ALPHAGO
Sueño con AlphaGo: un mundo de máquinas que no
impongan sus gustos. Porque no es la razón la que corrompe. Es el afecto
NO es la razón la que
corrompe. Es el afecto. La razón disecciona causas necesarias y ningún interés
personal la guía. Sus resultados pueden ser dolorosos para quien la ejerce. O
placenteros. Mas ni dolor ni placer ponen un átomo de más o de menos a sus
conclusiones. De la aplicación del teorema de Tales puede venirle al sujeto
concreto que lo resuelve la certeza de que su vida está condenada. A otro, el
cálculo insoslayable del éxito de su tarea. Ni placer ni dolor, ni fracaso ni
éxito alteran a quien calcula. De no ser un imbécil.
En un universo de amorfas
trivialidades, como es este en el cual vivimos, hay instantes milagrosos. Y
casi ni nos damos cuenta de su maravilla. La noticia de ayer se llama AlphaGo.
Y puede que no demasiados hayan percibido hasta qué punto pesará más en sus
vidas y, sobre todo, en las de sus hijos que todas las insipideces con las
cuales nos angustia esa anacrónica política en cuya ansiedad vivimos.
AlphaGo desciende de Deep
Blue. Su antecesora fue la primera máquina que venció a un gran maestro de
ajedrez, el legendario Gary Kasparov. Era el año 1996. Y yo lo saludé entonces
como el inicio de una nueva era: esta en la cual vivimos. AlphaGo no es, en
rigor, una máquina, sino un programa, esto es, una serie complejísima de
códigos binarios. Y acaba de obtener la primera victoria de un no-humano sobre
un gran maestro de Go, el campeón del mundo, Lee Sedol.
Calibremos la dimensión de lo
ocurrido. De todos los juegos de estrategia que los hombres inventaron a lo
largo de su historia –porque, al fin, los hombres son esas máquinas de guerra
descritas por Heráclito, y la guerra exige ser desplazada en juegos
incruentos–, el Go es unánimemente considerado el más complejo: no conocemos
nada comparable. Yasunari Kawabata, quien además del mejor escritor japonés del
siglo XX fue un conocedor exquisito de los inagotables laberintos de ese juego,
describe cómo los grandes maestros, para sosegarse entre partida y partida, se
entretienen con el infantil ajedrez que tanto gusta a los occidentales: no ha
habido un solo occidental que haya alcanzado posiciones preeminentes en el
juego de Go.
La victoria de 1996 era
regional, provinciana casi.
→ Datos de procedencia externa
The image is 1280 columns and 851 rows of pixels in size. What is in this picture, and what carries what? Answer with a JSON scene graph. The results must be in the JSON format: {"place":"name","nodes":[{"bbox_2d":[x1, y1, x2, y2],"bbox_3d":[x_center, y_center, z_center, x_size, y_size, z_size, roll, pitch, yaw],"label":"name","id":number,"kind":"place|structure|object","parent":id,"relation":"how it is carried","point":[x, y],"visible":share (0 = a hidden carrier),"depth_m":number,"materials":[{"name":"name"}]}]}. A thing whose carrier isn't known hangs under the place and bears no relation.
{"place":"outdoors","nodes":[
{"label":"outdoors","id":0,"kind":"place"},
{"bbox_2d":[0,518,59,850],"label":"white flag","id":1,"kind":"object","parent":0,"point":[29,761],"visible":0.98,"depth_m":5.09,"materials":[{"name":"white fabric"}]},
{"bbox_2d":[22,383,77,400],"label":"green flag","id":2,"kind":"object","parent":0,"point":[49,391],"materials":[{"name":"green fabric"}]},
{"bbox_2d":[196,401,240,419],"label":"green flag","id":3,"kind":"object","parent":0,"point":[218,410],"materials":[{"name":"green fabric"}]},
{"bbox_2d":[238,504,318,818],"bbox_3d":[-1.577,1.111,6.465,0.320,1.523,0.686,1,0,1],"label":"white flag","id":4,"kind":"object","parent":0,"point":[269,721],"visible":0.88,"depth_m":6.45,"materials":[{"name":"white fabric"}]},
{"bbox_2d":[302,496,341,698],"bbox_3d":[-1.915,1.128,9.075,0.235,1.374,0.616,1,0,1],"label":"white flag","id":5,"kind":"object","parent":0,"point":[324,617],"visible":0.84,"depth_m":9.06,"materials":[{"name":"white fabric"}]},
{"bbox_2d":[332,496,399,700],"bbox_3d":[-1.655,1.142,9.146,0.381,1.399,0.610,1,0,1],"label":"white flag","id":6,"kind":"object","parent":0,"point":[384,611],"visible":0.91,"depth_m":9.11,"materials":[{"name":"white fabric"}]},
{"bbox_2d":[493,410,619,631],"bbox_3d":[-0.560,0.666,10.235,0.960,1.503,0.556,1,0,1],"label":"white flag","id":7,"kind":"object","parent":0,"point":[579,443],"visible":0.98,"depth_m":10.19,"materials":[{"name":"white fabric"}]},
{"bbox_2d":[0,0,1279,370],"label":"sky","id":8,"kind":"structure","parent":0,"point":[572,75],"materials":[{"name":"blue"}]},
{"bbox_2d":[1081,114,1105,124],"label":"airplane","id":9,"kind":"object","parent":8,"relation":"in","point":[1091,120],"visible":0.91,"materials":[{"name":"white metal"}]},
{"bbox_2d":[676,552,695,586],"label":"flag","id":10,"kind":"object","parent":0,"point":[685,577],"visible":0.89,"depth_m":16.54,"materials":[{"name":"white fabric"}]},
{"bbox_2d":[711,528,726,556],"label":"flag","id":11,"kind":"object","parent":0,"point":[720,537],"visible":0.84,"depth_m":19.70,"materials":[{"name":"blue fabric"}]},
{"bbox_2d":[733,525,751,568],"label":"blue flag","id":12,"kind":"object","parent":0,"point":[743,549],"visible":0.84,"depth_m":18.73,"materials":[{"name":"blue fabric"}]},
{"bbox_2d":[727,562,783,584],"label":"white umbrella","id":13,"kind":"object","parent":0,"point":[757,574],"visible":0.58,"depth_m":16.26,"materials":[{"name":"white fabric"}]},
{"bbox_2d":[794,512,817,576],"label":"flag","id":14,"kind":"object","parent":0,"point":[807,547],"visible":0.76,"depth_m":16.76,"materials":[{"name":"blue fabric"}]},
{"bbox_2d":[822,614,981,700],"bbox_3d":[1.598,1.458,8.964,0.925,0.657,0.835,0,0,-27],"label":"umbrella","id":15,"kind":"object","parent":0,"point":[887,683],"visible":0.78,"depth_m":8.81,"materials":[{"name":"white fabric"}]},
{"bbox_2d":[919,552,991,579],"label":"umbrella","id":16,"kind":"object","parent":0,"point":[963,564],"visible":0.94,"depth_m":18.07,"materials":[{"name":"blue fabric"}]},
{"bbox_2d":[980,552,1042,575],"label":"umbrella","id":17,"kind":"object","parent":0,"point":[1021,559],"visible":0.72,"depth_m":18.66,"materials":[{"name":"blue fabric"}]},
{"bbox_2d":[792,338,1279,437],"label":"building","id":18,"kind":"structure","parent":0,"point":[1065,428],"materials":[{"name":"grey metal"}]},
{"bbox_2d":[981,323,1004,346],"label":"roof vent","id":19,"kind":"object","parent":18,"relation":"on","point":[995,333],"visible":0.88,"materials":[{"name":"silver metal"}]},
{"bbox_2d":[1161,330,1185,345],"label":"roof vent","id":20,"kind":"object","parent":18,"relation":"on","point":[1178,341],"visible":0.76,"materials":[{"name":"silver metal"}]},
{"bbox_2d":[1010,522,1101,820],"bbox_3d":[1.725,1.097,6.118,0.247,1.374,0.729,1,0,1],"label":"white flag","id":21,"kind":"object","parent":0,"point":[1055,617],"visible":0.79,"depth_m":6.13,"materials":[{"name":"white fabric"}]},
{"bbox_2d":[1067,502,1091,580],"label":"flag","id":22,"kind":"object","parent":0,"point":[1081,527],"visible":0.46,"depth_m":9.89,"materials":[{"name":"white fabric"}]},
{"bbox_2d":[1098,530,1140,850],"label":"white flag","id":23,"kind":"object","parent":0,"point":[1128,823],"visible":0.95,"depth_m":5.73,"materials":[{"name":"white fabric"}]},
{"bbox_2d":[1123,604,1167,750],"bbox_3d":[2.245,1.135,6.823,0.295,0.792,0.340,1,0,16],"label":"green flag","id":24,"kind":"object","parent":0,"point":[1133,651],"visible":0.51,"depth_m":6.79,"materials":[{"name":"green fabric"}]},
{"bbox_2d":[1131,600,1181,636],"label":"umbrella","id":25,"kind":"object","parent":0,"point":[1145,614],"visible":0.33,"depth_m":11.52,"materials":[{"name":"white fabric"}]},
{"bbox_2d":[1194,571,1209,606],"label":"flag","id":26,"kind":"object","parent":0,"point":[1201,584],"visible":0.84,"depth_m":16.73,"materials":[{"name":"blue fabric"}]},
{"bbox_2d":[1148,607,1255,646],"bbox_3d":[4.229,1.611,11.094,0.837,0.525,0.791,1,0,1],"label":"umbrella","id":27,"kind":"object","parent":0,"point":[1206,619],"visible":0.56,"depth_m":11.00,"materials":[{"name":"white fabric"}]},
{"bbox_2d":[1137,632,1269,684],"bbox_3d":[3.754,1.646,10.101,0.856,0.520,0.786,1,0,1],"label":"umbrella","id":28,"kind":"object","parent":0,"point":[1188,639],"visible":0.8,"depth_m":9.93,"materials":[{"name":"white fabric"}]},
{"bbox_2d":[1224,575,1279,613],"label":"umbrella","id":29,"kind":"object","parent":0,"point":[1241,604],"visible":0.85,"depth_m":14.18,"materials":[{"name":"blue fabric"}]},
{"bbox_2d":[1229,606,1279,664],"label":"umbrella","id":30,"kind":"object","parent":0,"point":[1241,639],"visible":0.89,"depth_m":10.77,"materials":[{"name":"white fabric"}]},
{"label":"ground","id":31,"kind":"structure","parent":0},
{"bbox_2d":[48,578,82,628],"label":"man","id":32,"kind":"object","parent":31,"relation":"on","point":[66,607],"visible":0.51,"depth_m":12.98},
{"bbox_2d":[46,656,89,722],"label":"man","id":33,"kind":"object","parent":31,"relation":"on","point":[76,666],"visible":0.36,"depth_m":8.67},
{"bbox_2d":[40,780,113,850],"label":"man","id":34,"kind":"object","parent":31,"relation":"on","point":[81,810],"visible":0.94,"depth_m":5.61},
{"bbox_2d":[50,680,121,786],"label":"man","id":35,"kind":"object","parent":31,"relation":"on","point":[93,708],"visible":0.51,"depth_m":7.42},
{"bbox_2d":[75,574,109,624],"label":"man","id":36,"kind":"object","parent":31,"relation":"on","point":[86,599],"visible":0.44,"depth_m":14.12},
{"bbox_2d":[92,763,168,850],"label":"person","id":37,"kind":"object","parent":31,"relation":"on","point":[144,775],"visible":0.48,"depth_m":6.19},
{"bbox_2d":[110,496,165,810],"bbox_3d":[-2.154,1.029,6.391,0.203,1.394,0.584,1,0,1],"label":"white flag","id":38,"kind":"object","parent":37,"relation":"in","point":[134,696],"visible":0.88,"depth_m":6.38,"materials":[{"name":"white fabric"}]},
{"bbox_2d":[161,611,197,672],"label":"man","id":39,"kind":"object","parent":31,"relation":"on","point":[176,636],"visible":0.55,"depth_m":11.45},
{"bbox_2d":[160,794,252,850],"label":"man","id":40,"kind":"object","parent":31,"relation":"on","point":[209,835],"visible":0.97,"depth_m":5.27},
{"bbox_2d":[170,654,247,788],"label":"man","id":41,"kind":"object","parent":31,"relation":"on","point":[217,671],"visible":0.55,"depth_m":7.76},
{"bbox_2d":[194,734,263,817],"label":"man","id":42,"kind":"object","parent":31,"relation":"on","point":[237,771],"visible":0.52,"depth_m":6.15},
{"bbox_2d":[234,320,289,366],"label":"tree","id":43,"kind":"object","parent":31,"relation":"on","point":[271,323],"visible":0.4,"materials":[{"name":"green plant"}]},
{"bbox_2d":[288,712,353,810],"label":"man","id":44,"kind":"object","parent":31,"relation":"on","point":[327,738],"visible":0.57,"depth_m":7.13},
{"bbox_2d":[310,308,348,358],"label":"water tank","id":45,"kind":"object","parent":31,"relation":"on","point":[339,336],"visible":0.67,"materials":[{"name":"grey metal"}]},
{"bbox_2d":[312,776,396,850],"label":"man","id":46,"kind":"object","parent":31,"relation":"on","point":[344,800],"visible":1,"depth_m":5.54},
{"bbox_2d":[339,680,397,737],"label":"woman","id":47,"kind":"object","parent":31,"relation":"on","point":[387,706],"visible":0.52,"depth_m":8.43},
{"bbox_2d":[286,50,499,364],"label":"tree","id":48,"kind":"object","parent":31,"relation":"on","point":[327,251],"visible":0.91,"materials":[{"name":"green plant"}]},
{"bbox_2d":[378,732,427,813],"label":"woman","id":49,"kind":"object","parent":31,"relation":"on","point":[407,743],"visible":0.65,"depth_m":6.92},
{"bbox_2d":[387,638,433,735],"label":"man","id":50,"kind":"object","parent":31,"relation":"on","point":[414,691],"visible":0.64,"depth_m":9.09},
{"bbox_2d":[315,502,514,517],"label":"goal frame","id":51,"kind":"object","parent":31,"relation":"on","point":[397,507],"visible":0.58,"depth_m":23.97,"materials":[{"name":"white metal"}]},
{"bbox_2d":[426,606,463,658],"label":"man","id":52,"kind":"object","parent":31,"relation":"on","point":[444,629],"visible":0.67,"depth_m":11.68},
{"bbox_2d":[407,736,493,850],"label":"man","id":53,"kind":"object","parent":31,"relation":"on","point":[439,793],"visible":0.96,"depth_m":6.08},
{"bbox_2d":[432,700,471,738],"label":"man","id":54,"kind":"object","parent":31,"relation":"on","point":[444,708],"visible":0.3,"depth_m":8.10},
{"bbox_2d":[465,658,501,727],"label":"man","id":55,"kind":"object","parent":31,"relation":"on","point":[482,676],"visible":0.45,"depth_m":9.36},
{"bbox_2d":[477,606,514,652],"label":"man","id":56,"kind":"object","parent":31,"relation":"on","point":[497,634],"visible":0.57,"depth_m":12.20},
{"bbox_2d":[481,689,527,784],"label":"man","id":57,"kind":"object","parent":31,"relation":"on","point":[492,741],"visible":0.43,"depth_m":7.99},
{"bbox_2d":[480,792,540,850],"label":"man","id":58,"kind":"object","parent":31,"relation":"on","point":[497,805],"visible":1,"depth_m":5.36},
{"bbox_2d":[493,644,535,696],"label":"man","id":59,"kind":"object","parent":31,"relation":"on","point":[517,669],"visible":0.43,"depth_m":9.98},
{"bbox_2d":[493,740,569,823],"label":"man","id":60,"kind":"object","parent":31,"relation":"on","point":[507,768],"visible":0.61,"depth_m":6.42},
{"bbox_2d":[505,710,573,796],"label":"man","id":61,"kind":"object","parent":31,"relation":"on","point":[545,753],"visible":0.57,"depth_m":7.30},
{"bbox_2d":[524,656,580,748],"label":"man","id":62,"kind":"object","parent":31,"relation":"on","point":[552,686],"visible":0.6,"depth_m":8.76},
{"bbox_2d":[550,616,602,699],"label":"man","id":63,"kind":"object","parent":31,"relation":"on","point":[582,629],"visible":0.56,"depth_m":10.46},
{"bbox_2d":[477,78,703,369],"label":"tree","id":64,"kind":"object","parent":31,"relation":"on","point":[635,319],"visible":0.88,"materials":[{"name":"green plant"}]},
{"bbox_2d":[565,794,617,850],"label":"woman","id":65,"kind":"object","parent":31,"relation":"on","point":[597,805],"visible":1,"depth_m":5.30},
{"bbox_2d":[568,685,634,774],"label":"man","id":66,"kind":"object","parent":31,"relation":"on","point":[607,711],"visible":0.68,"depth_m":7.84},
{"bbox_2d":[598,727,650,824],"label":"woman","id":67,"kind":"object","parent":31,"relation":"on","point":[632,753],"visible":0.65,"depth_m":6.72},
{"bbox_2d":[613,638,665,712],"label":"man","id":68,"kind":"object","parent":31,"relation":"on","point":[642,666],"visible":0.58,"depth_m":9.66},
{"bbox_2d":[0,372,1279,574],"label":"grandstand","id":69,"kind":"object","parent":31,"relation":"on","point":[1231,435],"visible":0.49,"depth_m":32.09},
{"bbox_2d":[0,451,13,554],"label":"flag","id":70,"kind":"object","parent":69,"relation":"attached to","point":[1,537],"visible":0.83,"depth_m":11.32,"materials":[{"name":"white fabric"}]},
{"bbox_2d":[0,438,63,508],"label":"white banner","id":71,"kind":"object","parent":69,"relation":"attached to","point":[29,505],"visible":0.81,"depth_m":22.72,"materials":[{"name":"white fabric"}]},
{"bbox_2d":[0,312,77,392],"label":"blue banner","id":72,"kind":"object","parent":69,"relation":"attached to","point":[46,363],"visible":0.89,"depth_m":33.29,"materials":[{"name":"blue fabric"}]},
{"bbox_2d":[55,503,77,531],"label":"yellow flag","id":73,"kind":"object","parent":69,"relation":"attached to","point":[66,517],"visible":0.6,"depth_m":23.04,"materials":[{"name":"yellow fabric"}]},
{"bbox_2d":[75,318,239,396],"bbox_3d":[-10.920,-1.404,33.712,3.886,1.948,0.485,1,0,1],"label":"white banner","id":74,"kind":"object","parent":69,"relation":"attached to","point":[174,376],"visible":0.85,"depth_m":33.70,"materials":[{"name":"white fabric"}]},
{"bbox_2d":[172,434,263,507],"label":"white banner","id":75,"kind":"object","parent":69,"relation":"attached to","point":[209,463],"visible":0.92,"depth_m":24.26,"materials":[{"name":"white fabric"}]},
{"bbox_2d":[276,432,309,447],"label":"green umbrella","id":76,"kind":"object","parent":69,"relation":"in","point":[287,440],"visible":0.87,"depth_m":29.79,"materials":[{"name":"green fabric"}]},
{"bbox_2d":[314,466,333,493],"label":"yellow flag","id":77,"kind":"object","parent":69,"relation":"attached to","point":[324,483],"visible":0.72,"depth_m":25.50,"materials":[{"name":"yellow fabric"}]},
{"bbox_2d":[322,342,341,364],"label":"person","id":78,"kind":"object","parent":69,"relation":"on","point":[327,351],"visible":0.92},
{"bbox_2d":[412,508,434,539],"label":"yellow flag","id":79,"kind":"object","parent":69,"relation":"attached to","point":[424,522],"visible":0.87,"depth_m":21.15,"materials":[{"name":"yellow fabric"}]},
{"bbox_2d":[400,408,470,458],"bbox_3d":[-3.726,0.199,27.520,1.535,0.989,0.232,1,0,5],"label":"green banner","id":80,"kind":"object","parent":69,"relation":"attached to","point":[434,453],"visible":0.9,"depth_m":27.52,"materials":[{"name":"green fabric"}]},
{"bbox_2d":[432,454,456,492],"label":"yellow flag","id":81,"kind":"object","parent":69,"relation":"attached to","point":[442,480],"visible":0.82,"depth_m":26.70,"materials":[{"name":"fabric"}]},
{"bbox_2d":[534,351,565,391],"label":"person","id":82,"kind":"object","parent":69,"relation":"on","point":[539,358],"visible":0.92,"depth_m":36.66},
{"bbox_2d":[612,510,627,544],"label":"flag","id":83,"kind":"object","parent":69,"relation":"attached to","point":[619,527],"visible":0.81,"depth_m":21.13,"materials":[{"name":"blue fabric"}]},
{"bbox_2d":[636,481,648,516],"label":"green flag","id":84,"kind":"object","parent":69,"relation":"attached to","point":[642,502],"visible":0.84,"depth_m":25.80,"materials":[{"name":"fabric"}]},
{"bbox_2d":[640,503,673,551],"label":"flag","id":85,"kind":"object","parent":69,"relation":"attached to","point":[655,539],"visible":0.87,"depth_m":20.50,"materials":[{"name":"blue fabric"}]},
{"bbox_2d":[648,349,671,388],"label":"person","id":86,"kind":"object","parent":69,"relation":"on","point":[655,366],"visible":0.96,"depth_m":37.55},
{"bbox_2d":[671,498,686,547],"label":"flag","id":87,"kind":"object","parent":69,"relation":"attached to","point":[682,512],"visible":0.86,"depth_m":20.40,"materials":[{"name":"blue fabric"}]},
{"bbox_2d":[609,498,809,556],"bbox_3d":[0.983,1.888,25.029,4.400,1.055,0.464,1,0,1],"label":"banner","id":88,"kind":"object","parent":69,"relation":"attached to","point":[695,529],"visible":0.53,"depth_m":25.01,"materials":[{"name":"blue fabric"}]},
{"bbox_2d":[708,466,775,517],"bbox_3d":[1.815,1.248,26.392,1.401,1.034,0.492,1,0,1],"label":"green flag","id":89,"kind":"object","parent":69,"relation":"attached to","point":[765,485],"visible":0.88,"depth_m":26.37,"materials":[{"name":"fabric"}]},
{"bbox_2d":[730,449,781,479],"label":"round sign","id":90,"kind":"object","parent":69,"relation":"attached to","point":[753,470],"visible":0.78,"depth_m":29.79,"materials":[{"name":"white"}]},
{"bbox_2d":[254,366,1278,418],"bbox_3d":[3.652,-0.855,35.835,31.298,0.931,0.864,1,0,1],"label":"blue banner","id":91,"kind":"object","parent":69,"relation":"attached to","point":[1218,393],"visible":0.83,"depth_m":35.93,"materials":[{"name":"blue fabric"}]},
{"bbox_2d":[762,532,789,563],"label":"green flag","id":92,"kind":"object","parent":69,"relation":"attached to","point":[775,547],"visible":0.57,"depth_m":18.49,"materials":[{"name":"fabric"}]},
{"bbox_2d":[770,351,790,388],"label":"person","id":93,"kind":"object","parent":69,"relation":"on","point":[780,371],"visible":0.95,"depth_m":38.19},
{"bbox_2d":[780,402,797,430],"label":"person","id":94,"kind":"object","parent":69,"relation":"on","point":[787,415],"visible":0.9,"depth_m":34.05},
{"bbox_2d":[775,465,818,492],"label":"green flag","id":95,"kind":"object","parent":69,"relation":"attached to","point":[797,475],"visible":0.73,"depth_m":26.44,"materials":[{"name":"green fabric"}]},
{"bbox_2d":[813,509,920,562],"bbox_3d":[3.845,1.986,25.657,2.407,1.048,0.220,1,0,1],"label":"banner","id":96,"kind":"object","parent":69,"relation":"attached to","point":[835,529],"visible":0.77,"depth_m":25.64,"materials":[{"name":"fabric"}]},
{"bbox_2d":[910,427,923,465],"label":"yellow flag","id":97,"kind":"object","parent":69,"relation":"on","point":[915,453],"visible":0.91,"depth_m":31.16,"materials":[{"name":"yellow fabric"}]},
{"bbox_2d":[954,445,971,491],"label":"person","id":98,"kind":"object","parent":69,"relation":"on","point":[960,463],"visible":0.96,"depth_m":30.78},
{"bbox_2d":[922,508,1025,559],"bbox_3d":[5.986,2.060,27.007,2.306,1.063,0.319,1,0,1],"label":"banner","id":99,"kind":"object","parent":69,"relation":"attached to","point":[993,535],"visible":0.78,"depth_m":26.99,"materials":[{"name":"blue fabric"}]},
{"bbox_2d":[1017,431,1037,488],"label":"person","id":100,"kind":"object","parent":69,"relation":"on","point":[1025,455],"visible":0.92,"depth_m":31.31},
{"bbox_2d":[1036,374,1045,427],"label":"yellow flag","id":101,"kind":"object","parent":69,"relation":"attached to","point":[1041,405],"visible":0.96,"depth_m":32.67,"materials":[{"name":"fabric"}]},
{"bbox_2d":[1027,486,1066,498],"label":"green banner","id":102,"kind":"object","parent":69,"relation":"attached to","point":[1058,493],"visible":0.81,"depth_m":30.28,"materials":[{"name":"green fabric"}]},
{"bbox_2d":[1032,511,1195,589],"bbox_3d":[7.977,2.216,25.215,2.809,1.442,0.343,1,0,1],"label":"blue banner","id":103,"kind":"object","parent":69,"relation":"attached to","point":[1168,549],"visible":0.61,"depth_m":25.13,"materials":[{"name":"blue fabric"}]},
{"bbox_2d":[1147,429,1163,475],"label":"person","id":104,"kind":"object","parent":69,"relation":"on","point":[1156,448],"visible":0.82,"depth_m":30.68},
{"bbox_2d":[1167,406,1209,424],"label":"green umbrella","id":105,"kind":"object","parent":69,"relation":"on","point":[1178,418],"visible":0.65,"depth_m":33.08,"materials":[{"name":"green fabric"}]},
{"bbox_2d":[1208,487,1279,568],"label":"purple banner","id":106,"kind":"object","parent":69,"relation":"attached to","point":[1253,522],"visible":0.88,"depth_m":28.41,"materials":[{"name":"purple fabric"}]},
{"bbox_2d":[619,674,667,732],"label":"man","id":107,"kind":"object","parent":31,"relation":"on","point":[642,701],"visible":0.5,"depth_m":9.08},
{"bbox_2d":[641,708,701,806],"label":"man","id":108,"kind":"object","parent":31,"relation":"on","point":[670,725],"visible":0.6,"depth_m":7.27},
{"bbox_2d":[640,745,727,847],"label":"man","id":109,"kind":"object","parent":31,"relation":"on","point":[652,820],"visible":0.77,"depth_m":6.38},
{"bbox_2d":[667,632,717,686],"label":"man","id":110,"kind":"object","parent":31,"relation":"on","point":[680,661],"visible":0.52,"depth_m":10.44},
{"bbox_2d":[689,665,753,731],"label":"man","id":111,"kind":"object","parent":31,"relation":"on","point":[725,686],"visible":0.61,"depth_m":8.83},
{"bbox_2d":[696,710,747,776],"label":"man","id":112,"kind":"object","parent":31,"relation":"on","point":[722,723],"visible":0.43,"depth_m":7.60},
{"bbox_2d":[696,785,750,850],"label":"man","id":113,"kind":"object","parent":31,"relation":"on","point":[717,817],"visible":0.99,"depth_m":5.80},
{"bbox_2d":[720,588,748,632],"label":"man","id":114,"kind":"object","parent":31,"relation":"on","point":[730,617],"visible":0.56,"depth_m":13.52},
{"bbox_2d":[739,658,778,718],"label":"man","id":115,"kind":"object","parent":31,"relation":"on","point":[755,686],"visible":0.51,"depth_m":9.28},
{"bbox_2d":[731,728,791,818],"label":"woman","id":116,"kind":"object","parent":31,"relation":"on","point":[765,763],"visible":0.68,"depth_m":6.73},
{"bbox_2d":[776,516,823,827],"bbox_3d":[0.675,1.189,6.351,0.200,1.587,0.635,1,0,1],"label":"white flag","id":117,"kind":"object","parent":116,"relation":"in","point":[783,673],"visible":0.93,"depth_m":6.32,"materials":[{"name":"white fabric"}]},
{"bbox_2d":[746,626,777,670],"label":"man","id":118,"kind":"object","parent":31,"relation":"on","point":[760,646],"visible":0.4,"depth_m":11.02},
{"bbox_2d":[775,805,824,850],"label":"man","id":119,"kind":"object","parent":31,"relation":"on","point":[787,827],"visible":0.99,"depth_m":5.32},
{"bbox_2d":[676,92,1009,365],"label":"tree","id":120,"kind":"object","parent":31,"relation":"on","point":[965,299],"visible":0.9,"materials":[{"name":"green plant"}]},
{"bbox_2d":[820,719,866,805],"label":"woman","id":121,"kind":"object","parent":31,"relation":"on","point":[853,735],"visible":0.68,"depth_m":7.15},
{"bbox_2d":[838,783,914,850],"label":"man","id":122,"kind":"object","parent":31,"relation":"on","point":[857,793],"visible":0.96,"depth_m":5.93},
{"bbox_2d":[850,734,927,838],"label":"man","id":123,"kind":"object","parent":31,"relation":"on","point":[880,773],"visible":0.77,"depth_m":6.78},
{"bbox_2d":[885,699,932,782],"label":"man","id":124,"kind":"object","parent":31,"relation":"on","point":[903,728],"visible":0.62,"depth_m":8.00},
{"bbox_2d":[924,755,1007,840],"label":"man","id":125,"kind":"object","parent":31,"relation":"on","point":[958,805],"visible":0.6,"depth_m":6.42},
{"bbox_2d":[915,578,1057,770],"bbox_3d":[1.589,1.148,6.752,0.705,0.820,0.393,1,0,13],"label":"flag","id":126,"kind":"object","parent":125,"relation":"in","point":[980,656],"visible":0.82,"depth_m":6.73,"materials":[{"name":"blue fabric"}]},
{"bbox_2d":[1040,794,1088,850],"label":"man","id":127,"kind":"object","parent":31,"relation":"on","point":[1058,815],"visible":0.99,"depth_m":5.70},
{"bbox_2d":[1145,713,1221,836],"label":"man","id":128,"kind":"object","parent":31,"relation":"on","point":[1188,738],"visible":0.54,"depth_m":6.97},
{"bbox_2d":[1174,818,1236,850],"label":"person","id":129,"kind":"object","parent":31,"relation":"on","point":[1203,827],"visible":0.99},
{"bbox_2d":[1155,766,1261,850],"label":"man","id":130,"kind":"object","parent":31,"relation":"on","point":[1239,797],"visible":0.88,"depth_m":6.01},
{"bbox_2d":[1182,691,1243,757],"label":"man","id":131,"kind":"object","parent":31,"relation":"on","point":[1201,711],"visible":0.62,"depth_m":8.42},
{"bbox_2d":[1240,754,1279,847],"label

Esta de 2016 da al traste con los sueños
antropocentristas: los humanos somos lo que somos; razonamos, sí, pero no
demasiado; calculamos, en la medida en que nuestros deseos nos lo permiten; y,
al final, acabamos por ser siempre siervos de unos afectos que nos derrotan.
Humillantemente. Las máquinas, no.
Envueltos en la ínfima
sordidez con que los afectos y pasiones personales de los políticos interfieren
cálculos básicos –el bloqueo español hoy es sólo eso–, AlphaGo me trae a la
memoria los tiempos más grandes de la política en la edad moderna. Me trae al
Condorcet a quien amo: ese al que la pasión homicida del Terror humilló y
asesinó en 1794. Retomo de la biblioteca uno de sus escritos juveniles, que
canta la maravilla de la máquina que pudiera liberarnos de los políticos, de la
política: la máquina de gobernar, un autómata-rey, «que no será peligroso para
la libertad y que, reparado con tino, será eterno». Y que a ningún capricho
cederá por encima del cálculo más conveniente para la nación. Un gobernante al
cual ninguna corrupción, ningún afecto tienten.
Pero el terror humano triunfó
sobre la pureza maquinal. Condorcet fue triturado. Y aquí yo sueño ahora con
AlphaGo: un mundo de máquinas que no impongan sus gustos. Porque no, no es la
razón la que corrompe. Es el afecto.